I have the following data:
x
Timestamp Min MAX Category
2019-03-22 08:10 12.00 5.10 AAAA
2019-03-22 08:11 10.00 5.20 AAAA
2019-03-22 08:12 11.00 4.90 AAAA
2019-03-22 08:13 12.00 5.30 BBBB
2019-03-22 08:14 14.00 5.20 BBBB
2019-03-22 08:15 9.40 5.20 CCCC
2019-03-22 08:16 7.40 5.10 CCCC
2019-03-22 08:17 14.00 5.10 AAAA
2019-03-22 08:17 14.00 5.10 AAAA
I am looking for a SQL (or Linq) query to group this data based on the Category
changes to be able to see the start and end of each category over time.
Advertisement
Answer
If I followed you correctly, you are dealing with a gaps and island problem.

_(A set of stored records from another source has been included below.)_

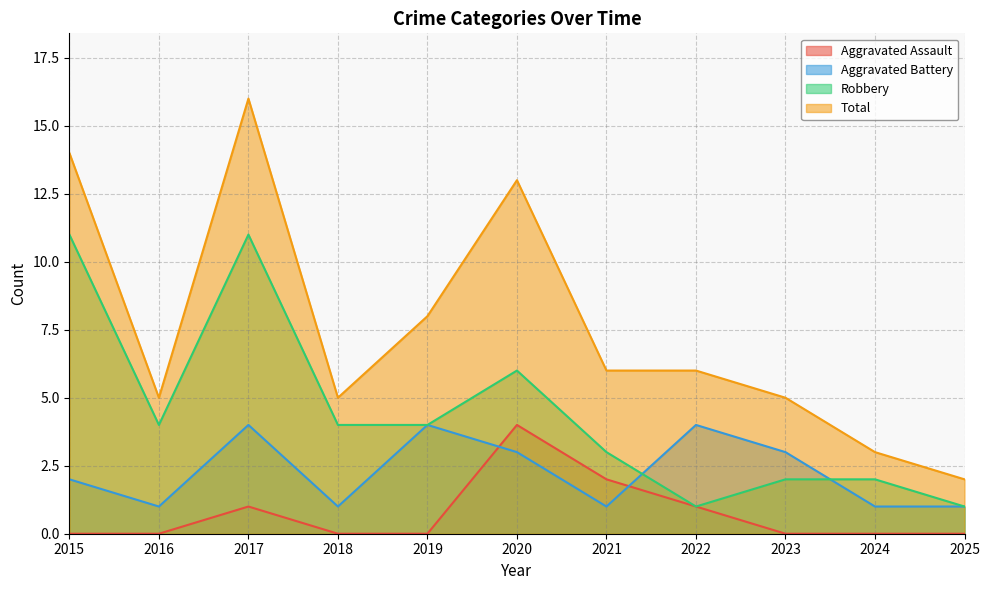

What is the total value across all series at 2015?

27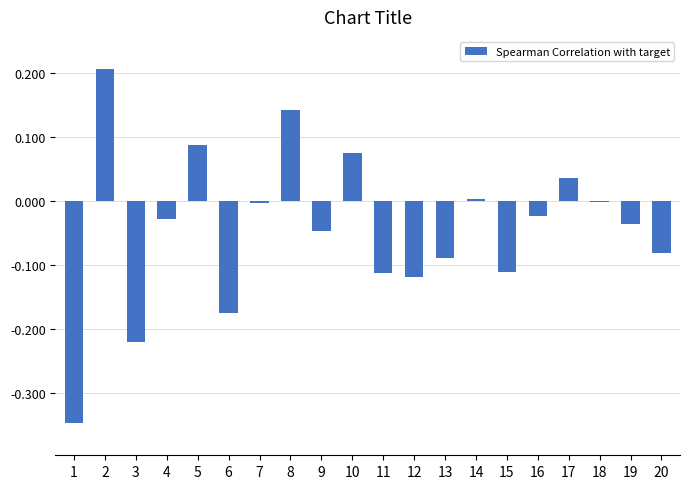

The chart shows a value of -0.6 at 1. True or false?

False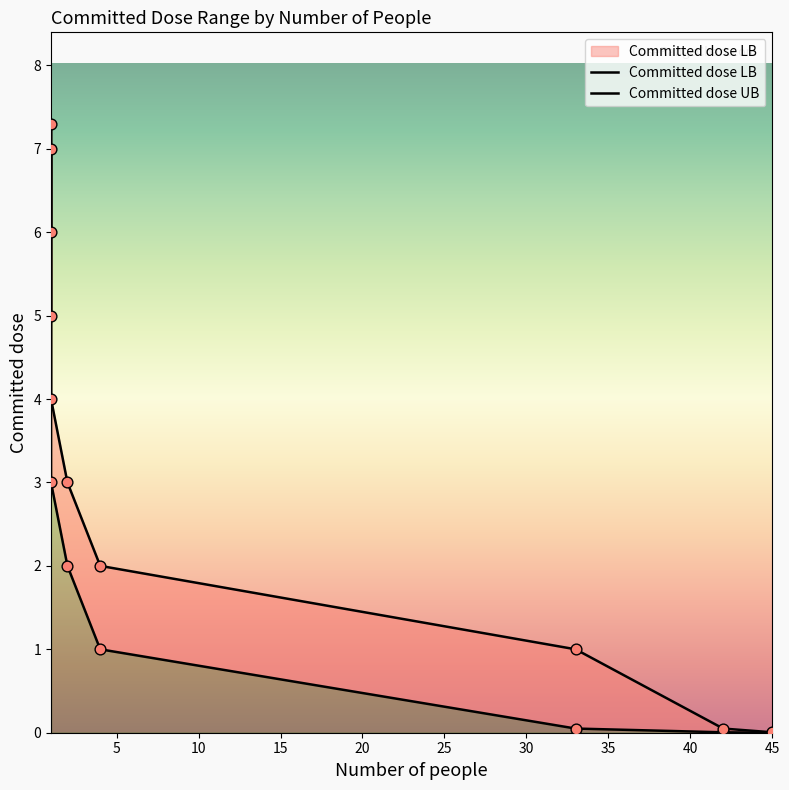

Which series has the largest Y range (max minus min)?

Committed dose UB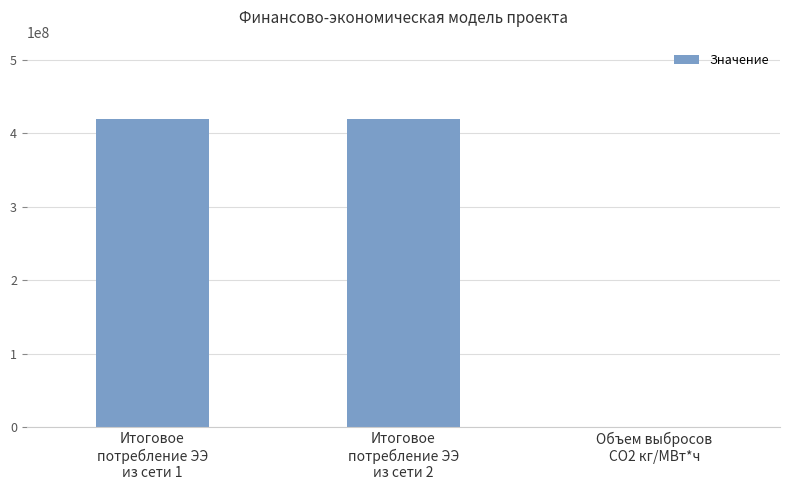

The value at Итоговое
потребление ЭЭ
из сети 1 is 418589533. True or false?

True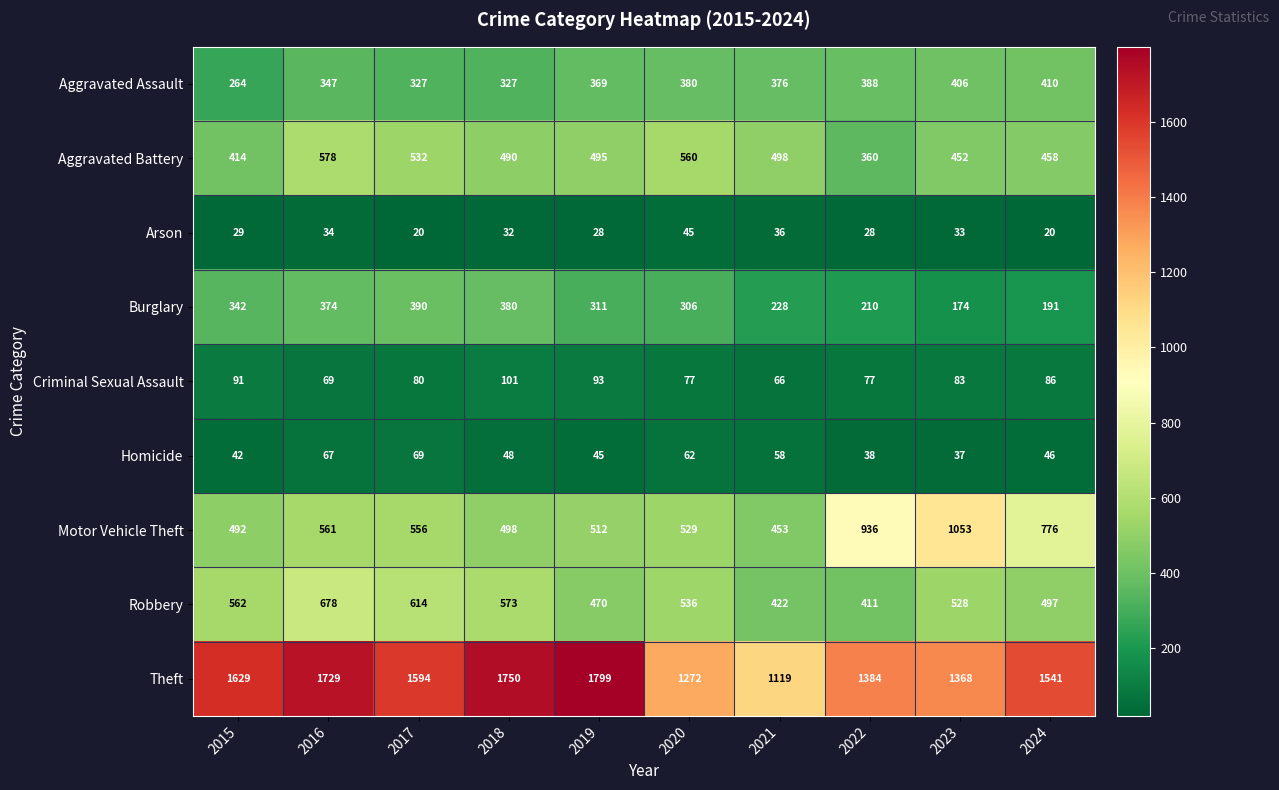

True or false: Criminal Sexual Assault has a value of 77 at 2022.

True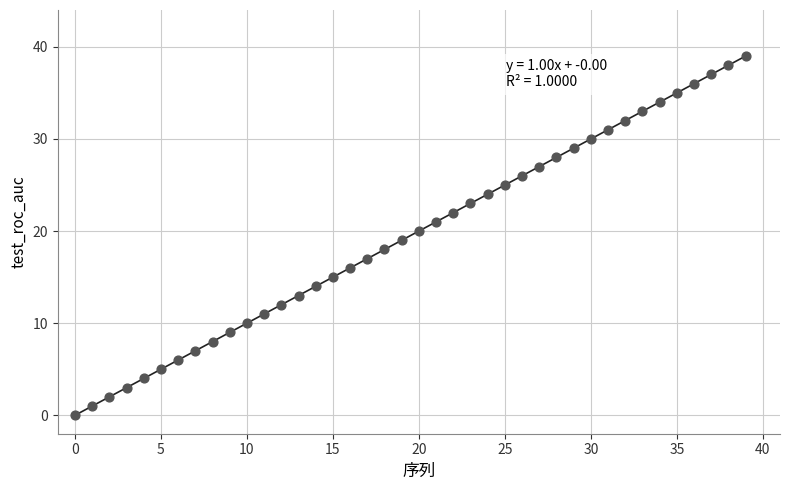

What is the range of Y values (max minus min)?

39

In pure SQL, this is usually solved using window functions and aggregation. The difference between row numbers gives you the group each record belongs to:
SELECT
category,
MIN(timestamp) start_timestap,
MAX(timestamp) end_timestap
FROM (
SELECT
t.*,
ROW_NUMBER() OVER(ORDER BY Timestamp) rn1,
ROW_NUMBER() OVER(PARTITION BY Category ORDER BY Timestamp) rn2
FROM mytable t
) x
GROUP BY category, rn1 - rn2
ORDER BY start_timestap
In this DB Fiddle with your sample data, this returns:
| category | start_timestap | end_timestap |
| -------- | ------------------- | ------------------- |
| AAAA | 2019-03-22 08:10:00 | 2019-03-22 08:12:00 |
| BBBB | 2019-03-22 08:13:00 | 2019-03-22 08:14:00 |
| CCCC | 2019-03-22 08:15:00 | 2019-03-22 08:16:00 |
| AAAA | 2019-03-22 08:17:00 | 2019-03-22 08:17:00 |
NB: this is a MySQL 8.0 DB Fiddle, however this is standard ANSI SQL that should work on any platform that supports window functions.